Definitive Materials Filed by Investment Companies. (497)
08 Novembro 2012 - 6:06PM
Edgar (US Regulatory)
PYXIS FUNDS II
Supplement dated November 8, 2012 to the Summary Prospectus for
Pyxis Money Market Fund II and the Pyxis Funds II Prospectus and Statement of Additional Information,
each dated February 1, 2012, as supplemented from time to time
This Supplement provides new and additional information beyond that contained in the Summary Prospectus, Prospectus and Statement of
Additional Information and should be read in conjunction with the Summary Prospectus, Prospectus and Statement of Additional Information.
On
October 25, 2012, the Board of Trustees of Pyxis Funds II, on behalf of Pyxis Money Market Fund II, a series of Pyxis Funds II (the Fund), upon the recommendation of the Funds adviser, Pyxis Capital, L.P., approved a plan to
liquidate the Fund, such liquidation to take place on or about December 21, 2012 (the Liquidation Date). Any shares of the Fund outstanding on the Liquidation Date will be automatically redeemed on that date. Such redemptions will
not be subject to any sales charges including contingent deferred sales charges. It is expected that, on or about December 21, 2012, the cash proceeds of the liquidation will either be distributed to shareholders of the Fund at $1.00 per share
in a complete redemption of their shares or, for investors that hold shares of the Fund through a Pyxis Funds Individual Retirement Account, reinvested in an equivalent amount of shares at $1.00 per share in the Pyxis Money Market Fund (Bedford
Shares of the Money Market Portfolio of the RBB Fund, Inc.). For federal income tax purposes, the automatic redemption on the Liquidation Date will generally be considered a taxable event like any other redemption of shares. However, given the
Funds constant net asset value of $1.00 per share, this redemption is generally not expected to result in a gain or loss to the shareholder for federal income tax purposes. In addition, the Fund may make one or more distributions of income to
shareholders on or prior to the Liquidation Date in order to eliminate Fund-level taxes. These distributions generally will be taxable to shareholders as ordinary income. The Fund does not expect to realize and therefore does not expect to
distribute any capital gains. Shareholders should consult with their tax advisors for more information about the tax consequences to them of the Funds liquidation, including any state, local, foreign or other tax consequences.

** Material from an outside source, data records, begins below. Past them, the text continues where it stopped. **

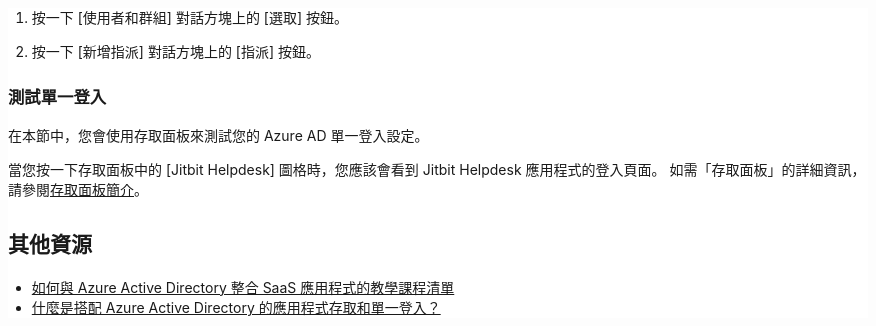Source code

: 1. 按一下 [使用者和群組] 對話方塊上的 [選取] 按鈕。

1. 按一下 [新增指派] 對話方塊上的 [指派] 按鈕。
    
### <a name="testing-single-sign-on"></a>測試單一登入

在本節中，您會使用存取面板來測試您的 Azure AD 單一登入設定。

當您按一下存取面板中的 [Jitbit Helpdesk] 圖格時，您應該會看到 Jitbit Helpdesk 應用程式的登入頁面。
如需「存取面板」的詳細資訊，請參閱[存取面板簡介](../user-help/active-directory-saas-access-panel-introduction.md)。

## <a name="additional-resources"></a>其他資源

* [如何與 Azure Active Directory 整合 SaaS 應用程式的教學課程清單](tutorial-list.md)
* [什麼是搭配 Azure Active Directory 的應用程式存取和單一登入？](../manage-apps/what-is-single-sign-on.md)





[1]: ./media/jitbit-helpdesk-tutorial/tutorial_general_01.png
[2]: ./media/jitbit-helpdesk-tutorial/tutorial_general_02.png
[3]: ./media/jitbit-helpdesk-tutorial/tutorial_general_03.png
[4]: ./media/jitbit-helpdesk-tutorial/tutorial_general_04.png

[100]: ./media/jitbit-helpdesk-tutorial/tutorial_general_100.png

[200]: ./media/jitbit-helpdesk-tutorial/tutorial_general_200.png
[201]: ./media/jitbit-helpdesk-tutorial/tutorial_general_201.png
[202]: ./media/jitbit-helpdesk-tutorial/tutorial_general_202.png
[203]: ./media/jitbit-helpdesk-tutorial/tutorial_general_203.png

At any time prior to the Liquidation Date, shareholders may redeem their shares of the Fund pursuant to the procedures set forth under Redemption
of Shares beginning on page 112 of the Prospectus, as supplemented. Shareholders may also exchange their shares, subject to minimum investment account requirements and other restrictions on exchanges as described under Exchange of
Shares on page 116 of the Prospectus, as supplemented. Any such redemption or exchange of Fund shares for shares of another fund will generally be considered a taxable event for federal income tax purposes. However, to the extent the Fund
maintains a net asset value of $1.00 per share, any such redemption or exchange generally will not result in gain or loss to shareholders for federal income tax purposes. Shareholders who hold their shares in the Fund through a financial
intermediary should contact their financial representative to discuss their options with respect to the Liquidation and the distribution of such shareholders redemption proceeds.
The Fund is closed to new investors and existing investors, including shareholders who hold an account directly with the Fund and those shareholders who invest in the Fund through a financial intermediary
account, a financial platform, defined contribution, defined benefit or asset allocation program (collectively, financial intermediaries), and shareholders who invest through automatic investment plans. In addition, exchanges into the
Fund are not permitted.
INVESTORS SHOULD RETAIN THIS SUPPLEMENT WITH THE SUMMARY PROSPECTUS, PROSPECTUS AND STATEMENT OF
ADDITIONAL INFORMATION FOR FUTURE REFERENCE.